• Work request: Write out, word for word, every line in the data below from the one containing "left knee: (116, 181)" to the one containing "nose: (195, 81)", both of them included.

Material for this task below:

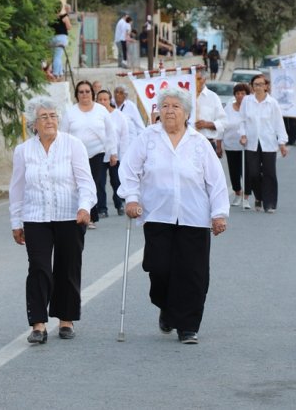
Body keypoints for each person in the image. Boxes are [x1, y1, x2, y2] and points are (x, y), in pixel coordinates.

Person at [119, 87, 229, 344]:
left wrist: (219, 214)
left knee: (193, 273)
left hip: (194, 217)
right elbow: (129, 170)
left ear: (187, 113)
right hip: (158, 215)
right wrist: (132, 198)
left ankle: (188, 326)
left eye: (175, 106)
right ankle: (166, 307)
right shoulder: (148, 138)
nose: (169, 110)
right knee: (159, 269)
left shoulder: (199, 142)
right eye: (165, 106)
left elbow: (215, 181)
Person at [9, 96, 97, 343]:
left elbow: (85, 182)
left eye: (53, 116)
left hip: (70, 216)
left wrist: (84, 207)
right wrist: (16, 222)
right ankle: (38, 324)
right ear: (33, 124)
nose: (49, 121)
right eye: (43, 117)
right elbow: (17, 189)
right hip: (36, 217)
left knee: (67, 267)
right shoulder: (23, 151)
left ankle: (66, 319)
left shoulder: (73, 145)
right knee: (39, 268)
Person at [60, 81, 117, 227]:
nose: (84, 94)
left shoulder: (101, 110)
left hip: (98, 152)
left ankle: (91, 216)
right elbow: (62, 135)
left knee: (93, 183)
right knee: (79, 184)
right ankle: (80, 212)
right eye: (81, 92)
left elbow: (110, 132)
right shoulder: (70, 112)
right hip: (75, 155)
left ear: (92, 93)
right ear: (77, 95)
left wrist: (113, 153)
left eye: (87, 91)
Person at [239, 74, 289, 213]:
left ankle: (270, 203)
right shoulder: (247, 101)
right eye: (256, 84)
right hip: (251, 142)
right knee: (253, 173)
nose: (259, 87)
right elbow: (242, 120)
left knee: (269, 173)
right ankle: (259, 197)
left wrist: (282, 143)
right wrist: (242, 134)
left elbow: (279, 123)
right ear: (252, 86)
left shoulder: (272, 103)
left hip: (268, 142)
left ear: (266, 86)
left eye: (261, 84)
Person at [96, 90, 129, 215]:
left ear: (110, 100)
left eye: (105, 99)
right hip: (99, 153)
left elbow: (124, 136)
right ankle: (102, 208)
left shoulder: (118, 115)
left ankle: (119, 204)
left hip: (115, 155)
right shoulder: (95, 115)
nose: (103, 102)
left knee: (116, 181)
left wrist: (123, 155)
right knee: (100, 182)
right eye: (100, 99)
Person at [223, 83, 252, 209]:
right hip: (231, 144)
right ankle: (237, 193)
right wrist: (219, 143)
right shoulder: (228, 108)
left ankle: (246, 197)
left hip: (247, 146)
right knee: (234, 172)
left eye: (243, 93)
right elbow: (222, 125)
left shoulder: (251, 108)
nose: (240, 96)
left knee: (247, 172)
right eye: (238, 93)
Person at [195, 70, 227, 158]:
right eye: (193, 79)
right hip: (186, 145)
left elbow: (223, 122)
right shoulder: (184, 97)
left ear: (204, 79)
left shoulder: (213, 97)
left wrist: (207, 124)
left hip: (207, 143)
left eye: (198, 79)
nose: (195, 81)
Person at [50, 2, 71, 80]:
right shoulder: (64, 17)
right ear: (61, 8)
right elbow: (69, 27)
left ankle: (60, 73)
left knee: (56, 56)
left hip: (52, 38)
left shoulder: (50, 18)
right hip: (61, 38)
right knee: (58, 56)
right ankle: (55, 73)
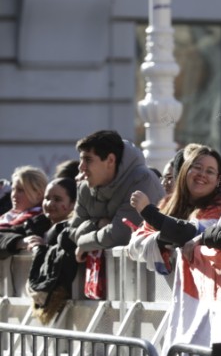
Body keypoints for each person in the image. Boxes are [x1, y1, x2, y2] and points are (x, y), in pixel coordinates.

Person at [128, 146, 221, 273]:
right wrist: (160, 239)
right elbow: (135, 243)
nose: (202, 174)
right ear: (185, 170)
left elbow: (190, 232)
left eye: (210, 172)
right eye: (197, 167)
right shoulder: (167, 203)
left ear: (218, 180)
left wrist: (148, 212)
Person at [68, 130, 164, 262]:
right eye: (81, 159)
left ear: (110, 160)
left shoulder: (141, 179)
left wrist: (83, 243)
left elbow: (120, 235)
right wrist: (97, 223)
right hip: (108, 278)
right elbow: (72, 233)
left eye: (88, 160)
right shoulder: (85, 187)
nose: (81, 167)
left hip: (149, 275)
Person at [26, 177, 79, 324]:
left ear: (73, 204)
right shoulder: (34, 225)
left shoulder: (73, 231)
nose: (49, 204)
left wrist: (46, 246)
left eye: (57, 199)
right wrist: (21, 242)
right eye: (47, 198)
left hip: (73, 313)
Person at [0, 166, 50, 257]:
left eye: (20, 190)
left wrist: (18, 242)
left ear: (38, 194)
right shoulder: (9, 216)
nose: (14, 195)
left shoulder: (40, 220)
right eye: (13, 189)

End of Material for this task.
Material for this task below:

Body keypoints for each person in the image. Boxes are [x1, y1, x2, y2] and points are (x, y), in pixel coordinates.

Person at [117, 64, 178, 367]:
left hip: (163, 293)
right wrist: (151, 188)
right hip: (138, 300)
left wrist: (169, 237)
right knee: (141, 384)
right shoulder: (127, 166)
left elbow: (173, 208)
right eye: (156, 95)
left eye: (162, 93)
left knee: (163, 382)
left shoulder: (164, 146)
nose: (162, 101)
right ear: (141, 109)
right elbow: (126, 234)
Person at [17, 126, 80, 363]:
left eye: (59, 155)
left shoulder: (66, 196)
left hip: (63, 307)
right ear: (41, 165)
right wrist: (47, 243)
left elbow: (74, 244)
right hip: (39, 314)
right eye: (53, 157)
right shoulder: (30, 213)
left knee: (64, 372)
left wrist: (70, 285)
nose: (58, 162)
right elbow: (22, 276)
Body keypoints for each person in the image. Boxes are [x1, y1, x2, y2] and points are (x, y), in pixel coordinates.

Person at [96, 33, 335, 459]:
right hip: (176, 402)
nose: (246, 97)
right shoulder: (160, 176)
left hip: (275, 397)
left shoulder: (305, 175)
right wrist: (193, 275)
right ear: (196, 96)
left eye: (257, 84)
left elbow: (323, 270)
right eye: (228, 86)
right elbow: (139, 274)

End of Material for this task.

• Answer to this task:
left knee: (116, 181)
left wrist: (123, 155)
right knee: (100, 182)
right eye: (100, 99)
Person at [223, 83, 252, 209]:
right hip: (231, 144)
right ankle: (237, 193)
right wrist: (219, 143)
right shoulder: (228, 108)
left ankle: (246, 197)
left hip: (247, 146)
right knee: (234, 172)
left eye: (243, 93)
right elbow: (222, 125)
left shoulder: (251, 108)
nose: (240, 96)
left knee: (247, 172)
right eye: (238, 93)
Person at [195, 70, 227, 158]:
right eye: (193, 79)
right hip: (186, 145)
left elbow: (223, 122)
right shoulder: (184, 97)
left ear: (204, 79)
left shoulder: (213, 97)
left wrist: (207, 124)
left hip: (207, 143)
left eye: (198, 79)
nose: (195, 81)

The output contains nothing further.